Secara komulatif komitmen NDC masih jauh untuk mencapai target yang telah disepakati dalam Perjanjian Paris, yakni membatasi suhu pemanasan global hingga jauh di bawah 2°C, atau sebaik-baiknya mencapai 1,5° C. Kebijakan saat ini akan mengakibatkan kenaikan suhu bumi sebesar 2,8°C pada akhir abad (Tahun 2100). Sedangkan apabila memang diimplementasikan, maka diperkirakan komitmen negara-negara (NDCs) hanya mengurangi kenaikan suhu menjadi 2,4 sampai 2,6°C pada tahun 2100, untuk NDC tanpa syarat maupun NDC bersyarat.
Direktur eksekutif UNEP Inger Andersen mengatakan, meskipun pada COP 26 di Glasgow tahun 2021 negara-negara telah berkomitmen untuk memberikan pengurangan emisi yang jauh lebih besar melalui pembaruan NDC, kenyataannya secara kolektif NDC negara-negara hanya mengurangi kurang dari 1 persen dari emisi gas rumah kaca yang diproyeksikan pada tahun 2030. Karenanya ditegaskan oleh Inger, bahwa secara Global Komitmen NDC saat ini tidaklah cukup!
Laporan UNEP Emissions Gap Report 2022 juga menyoroti lemahnya komitmen iklim negara-negara G20. Secara kolektif, anggota G20 yang menjadi tulung punggung ekonomi dunia tidak berada di jalur yang benar untuk mencapai NDC baru atau yang diperbarui. Tanpa adanya tindakan yang lebih besar, maka Negara-negara G20 diperkirakan akan gagal dalam memenuhi komitmen pengurangan emisi di tahun 2030.
Sehari sebelumnya dimulainya COP 27, salah satu koran internasional menerbitkan hasil liputan terhadap delegasi peserta COP 27 sehingga makin menyuburkan pesimisme terhadap COP 27. Meskipun Delegasi “rahasia” tersebut menekankan tidak bermaksud untuk pesimistis, namun COP 27 diibaratkannya sebagai permainan besar, tanpa suatu hasil yang memadai untuk mencapai target iklim. Iklim yang menurutnya, sangat mirip dengan iklim demokrasi di negara tuan rumah COP 27.
Agenda pendanaan baru yang diperdebatkan menjelang pelaksanaan COP27 juga cenderung disambut skpetis dalam COP 27. Agenda baru tersebut adalah mekanisme pendanaan kerugian (loss) dan kerusakan (damage) untuk negara-negara miskin dan berkembang akibat perubahan iklim turut diperkirakan mendapatkan hasil yang tidak memadai. Mengingat komitmen pendanaan sebelumnya yang telah disepakati lebih dari satu dekade lamanya (2009), hasilnya belumlah memadai. Telah disepakati sebelumnya, bahwa diperlukan pendanaan sebesar US$100 miliar per tahun untuk membantu negara-negara berkembang mengurangi emisi dan beradaptasi dengan perubahan iklim.

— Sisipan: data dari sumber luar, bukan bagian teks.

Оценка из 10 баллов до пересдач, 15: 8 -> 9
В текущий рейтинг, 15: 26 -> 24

Saat berlangsungnya COP 27 sebuah laporan yang dirilis juga menunjukan, bahwa janji-janji oleh non state actor, seperti perusahaan, investor, lembaga keuangan, dan kota dan wilayah untuk mencapai emisi net-zero sering kali tidak lebih dari sekadar greenwashing. Laporan PBB yang disusun oleh para ahli PBB (Expert Group on the Net Zero Emissions Commitments of Non-State Entities) secara khusus bertujuan untuk menilai komitmen net-zero menetapkan standar baru yang diusulkan untuk menguatkan klaim net-zero olehpihak non-negara.

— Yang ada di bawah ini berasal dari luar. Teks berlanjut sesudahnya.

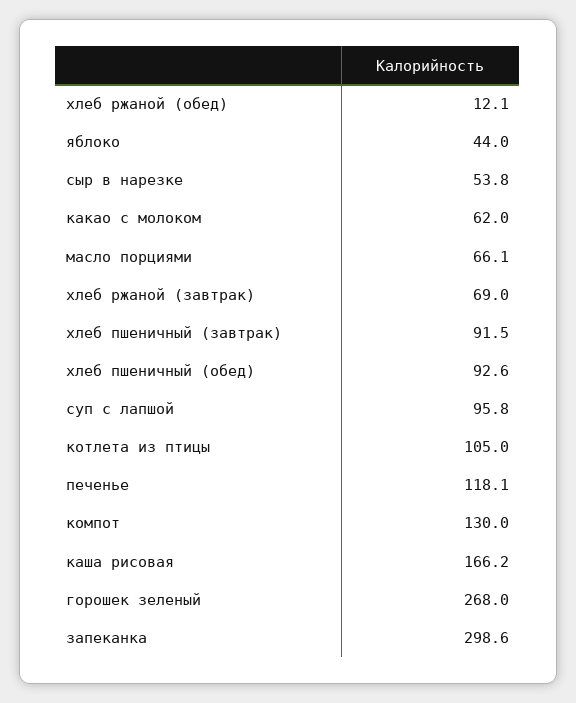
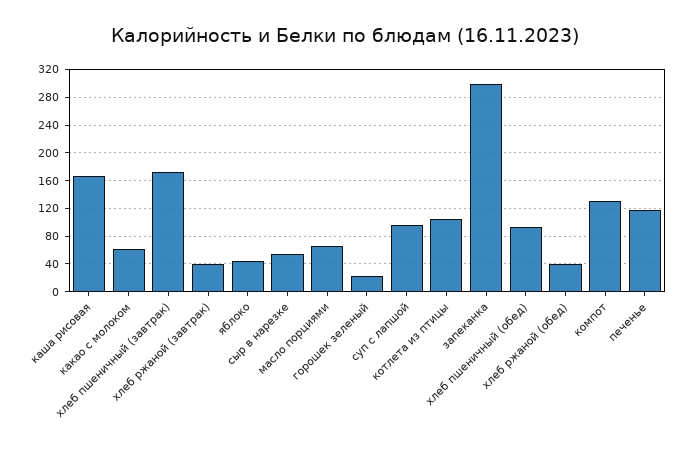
хлеб ржаной (обед): 12.1 -> 40
хлеб ржаной (завтрак): 69 -> 40
хлеб пшеничный (завтрак): 91.5 -> 170
горошек зеленый: 268 -> 20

Perubahan iklim yang menimbulkan krisis iklim bagi umat manusia dan planet bumi adalah keniscayaan. Seluruh masyarakat dunia dan bangsa-bangsa, termasuk Indonesia tentu berharap, COP 27 akan memberikan hasil yang baik dan mampu mencegah krisis iklim.
Laporan UNEP Emissions Gap Report 2022 sesungguhnya telah menyarankan, bahwa diperlukan adanya transformasi yang radikal seluruh sistem untuk meningkatkan upaya pengurangan emisi. Seharusnya transformasi dimaksud, meliputi pula sikap para pemimpin dunia dalam COP 27. Tanpa adanya transformasi atas komitmen (NDC) dan akuntabilitas negara-negara dalam kerangka implementasi COP 27, maka cita persetujuan paris, hanyalah sekedar angan-angan belaka.